Dealing with Pak Taliban

It is no more a question of if, but when. My assessment is that there will be a Talibanised government in Pakistan within two to three years, after a prolonged civil war. Pakistan is currently a ferocious Doberman held on a leash by the US, and fed with exotic bones. It was meant to bark at and bite the USSR (and India) when the cold war was on, but the US realised recently that the dog has developed rabies and has become ferocious enough to bite the owner and the neighbours.

The US has no clue on what to do with its rabid canine. Running away from it is one option. The other is to try its best to force India, the eastern neighbour, to distract it with more bones like joint sovereignty of Jammu & Kashmir. The hope is that the dog will be distracted enough to allow the US to make its getaway from Afghanistan. Whatever the scenario, the net result will be an increasingly Talibanised Pakistan.

The problems faced by Pakistan are of its own making. It sees itself as a leader of the Islamic world. One Egyptian professor told me after visiting Pakistan in the 1990s that they gave him the impression that Islam was invented on August 14, 1947. During the recent Facebook prophet controversy, it was Pakistan which banned all internet media — something that wasn’t done by many countries even in the Middle East. Some sections of Pakistani society have embarked on a dangerous path of searching for pure Islam. First, they targeted Hindus and Christians using blasphemy laws. Then they targeted Ahmaddiyas (or Ahmadis) by declaring them to be non-Muslims.

The grave of Abdus Salam says he is the “First Nobel laureate in physics,” with the word “Islamic” being deleted after the word “first”.

For some radical Sunnis, Shias are less than pure Muslims. More recently, Sufis have been targeted. When Ahmaddiyas were butchered recently, the media categorised them as a religious sect and many “experts” absurdly argued that all this was done by the Ahmaddiyas themselves to abrogate the blasphemy laws which had banned them from calling themselves Muslims.

Pakistan is thus close to civil war.

Pakistan’s finance ministry (May 24, 2009) says that terror costs the country more than US$ 35 billion, but it is not clear whether this figure includes the amounts spent on instigating terror in Kashmir valley and in other parts of the world. Khaled Ahmed (2007) gave an estimate that Pakistan pays into Kashmir around US$ 2.6 billion annually to keep the All Party Hurriyat Conference (APHC) and other radical organisations alive. This also includes an “infiltration budget”. Pakistan gets around 800 “incursions” annually for this money.

The economy of Pakistan, mostly owned by the army and completely dependent on US crumbs, is in a shambles. Singapore Airlines has closed shop and three foreign institutional investors (FIIs) who set up offices some years ago have closed down. The elites are trying to emigrate to the west after going through special ID checks.

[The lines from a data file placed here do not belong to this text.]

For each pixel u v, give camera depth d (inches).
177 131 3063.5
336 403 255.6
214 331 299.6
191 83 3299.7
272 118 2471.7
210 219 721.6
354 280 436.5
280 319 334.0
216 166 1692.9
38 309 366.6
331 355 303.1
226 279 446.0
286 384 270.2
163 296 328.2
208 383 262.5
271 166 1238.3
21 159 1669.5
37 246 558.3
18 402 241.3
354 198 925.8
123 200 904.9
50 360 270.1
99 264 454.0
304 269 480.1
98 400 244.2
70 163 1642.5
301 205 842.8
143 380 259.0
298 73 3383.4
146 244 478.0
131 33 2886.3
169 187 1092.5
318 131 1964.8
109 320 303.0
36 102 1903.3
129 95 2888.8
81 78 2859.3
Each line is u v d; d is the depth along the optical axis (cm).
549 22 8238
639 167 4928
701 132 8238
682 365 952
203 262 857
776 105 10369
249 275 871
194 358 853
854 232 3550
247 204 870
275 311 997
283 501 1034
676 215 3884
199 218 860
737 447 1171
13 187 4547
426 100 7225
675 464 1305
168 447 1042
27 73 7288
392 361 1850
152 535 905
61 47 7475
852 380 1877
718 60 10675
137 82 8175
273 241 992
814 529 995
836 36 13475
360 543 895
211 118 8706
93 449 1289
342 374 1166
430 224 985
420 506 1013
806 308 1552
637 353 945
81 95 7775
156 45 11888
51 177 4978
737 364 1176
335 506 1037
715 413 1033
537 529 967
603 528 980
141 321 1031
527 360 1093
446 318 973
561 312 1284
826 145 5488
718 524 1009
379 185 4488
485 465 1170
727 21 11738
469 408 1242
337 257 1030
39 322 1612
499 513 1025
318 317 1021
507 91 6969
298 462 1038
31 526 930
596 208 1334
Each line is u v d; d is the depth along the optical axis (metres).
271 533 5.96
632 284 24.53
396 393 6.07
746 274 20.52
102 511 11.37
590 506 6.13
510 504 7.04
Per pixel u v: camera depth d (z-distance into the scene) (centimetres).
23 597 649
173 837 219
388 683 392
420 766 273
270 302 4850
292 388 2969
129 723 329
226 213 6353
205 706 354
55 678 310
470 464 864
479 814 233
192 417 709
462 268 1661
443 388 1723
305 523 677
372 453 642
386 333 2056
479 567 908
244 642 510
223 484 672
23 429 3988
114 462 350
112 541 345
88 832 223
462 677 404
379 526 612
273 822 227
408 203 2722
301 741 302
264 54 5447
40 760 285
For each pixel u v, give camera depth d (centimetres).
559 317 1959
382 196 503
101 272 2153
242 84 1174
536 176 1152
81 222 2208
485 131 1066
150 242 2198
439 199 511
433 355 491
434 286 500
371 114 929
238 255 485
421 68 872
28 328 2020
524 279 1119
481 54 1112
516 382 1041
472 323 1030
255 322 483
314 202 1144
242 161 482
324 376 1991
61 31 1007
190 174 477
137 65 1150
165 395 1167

India does not comprehend the impending denouement in the terrorist state of Pakistan. We absurdly mouth the belief that the rabid Doberman is also a “victim” a of terrorism and conduct talks with political leaders who do not wield any real power in Pakistan — as the shenanigans of foreign minister SM Qureshi in the recent India-Pakistan talks show. If at all, India should talk directly to Ashfaq Kayani, the army chief, and Shuja Ahmed, the ISI chief. But even they are unlikely to be able to control the army as the cadre that grew up during the Zia ul-Haq regime is now reaching the top. Their allegiance may be to Wahabi Islam, and not necessarily to the Pakistani state or army. They want to erase their Indic past and the primary purpose of existence is the destruction of India or become its equal.

The Indo-Pak hyphenation is gone in global discussions and Pakistan’s problems are not discussed, but Pakistan is recognised as a global headache. Of course, they will as usual argue with the US even though a pistol is held to their own head, but declining powers like the US can only bribe and beg with these blackmailers.

India should keep quiet and our civil society should avoid links with that medieval monster, especially if a Taliban government gets formed in Pakistan. It may take few years for such a government to implement its ideology. Some Wagah candle-kissers may want India to help the liberal society of Pakistan, but liberals are trying to leave Pakistan.

There is a possibility of Pakistanis trying to migrate to India, but efforts should be made to keep them on the other side of the border. A stable Pakistan is more dangerous to India than a dynamic disequilibrium. As long as there is internal strife and civil war they will be very busy wallowing in their own mess. Any stability will make them look east.